§ WHAT NEEDS TO BE DONE: Set down exactly the lines below, starting at the one that contains "ละในท้องถิ่นมีอยู่เป็นจำนวนมาก อาทิ หลวงพ่อยอด" and ending at the one that contains "เนิดเมื่อวันเสาร์ที่ 9 ธันวาคม", with both of those lines included and nothing else.
===== RECORDS SUPPLIED =====
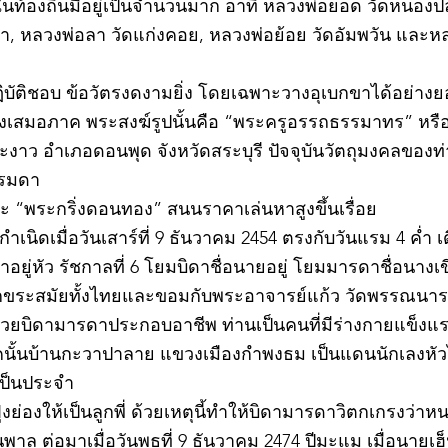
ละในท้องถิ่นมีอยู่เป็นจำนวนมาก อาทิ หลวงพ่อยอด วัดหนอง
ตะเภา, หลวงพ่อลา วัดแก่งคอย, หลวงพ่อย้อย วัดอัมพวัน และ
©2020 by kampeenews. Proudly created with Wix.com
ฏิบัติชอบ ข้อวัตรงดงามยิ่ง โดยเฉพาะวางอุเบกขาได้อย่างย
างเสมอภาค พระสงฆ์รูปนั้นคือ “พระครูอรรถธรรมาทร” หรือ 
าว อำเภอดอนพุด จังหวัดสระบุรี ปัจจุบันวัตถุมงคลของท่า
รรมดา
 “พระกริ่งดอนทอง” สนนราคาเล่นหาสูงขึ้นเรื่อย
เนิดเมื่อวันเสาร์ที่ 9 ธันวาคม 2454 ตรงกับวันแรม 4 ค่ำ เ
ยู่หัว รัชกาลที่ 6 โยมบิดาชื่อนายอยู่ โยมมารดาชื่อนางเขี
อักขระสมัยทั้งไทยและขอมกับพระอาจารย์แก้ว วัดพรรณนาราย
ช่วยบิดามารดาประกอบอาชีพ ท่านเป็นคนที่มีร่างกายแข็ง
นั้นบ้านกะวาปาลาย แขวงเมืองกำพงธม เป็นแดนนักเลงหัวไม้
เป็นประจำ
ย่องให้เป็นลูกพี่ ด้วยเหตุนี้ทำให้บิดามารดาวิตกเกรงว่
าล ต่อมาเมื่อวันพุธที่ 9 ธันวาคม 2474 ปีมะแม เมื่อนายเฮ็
=====
===== RECORDS SUPPLIED =====
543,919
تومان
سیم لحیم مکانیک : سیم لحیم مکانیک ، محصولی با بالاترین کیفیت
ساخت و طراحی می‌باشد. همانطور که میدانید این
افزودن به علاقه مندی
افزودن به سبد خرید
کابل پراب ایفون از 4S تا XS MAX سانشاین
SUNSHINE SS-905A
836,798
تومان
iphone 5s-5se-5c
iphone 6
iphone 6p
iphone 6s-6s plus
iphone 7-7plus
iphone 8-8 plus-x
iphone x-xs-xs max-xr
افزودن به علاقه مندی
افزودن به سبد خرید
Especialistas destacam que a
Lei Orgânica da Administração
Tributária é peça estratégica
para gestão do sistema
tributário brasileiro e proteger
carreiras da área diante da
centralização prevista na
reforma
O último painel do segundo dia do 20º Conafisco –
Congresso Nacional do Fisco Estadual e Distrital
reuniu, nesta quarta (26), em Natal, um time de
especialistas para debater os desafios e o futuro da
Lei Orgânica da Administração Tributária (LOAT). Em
=====
§ COMPLETED TASK:
ละในท้องถิ่นมีอยู่เป็นจำนวนมาก อาทิ หลวงพ่อยอด วัดหนอง
ตะเภา, หลวงพ่อลา วัดแก่งคอย, หลวงพ่อย้อย วัดอัมพวัน และ
©2020 by kampeenews. Proudly created with Wix.com
ฏิบัติชอบ ข้อวัตรงดงามยิ่ง โดยเฉพาะวางอุเบกขาได้อย่างย
างเสมอภาค พระสงฆ์รูปนั้นคือ “พระครูอรรถธรรมาทร” หรือ 
าว อำเภอดอนพุด จังหวัดสระบุรี ปัจจุบันวัตถุมงคลของท่า
รรมดา
 “พระกริ่งดอนทอง” สนนราคาเล่นหาสูงขึ้นเรื่อย
เนิดเมื่อวันเสาร์ที่ 9 ธันวาคม 2454 ตรงกับวันแรม 4 ค่ำ เ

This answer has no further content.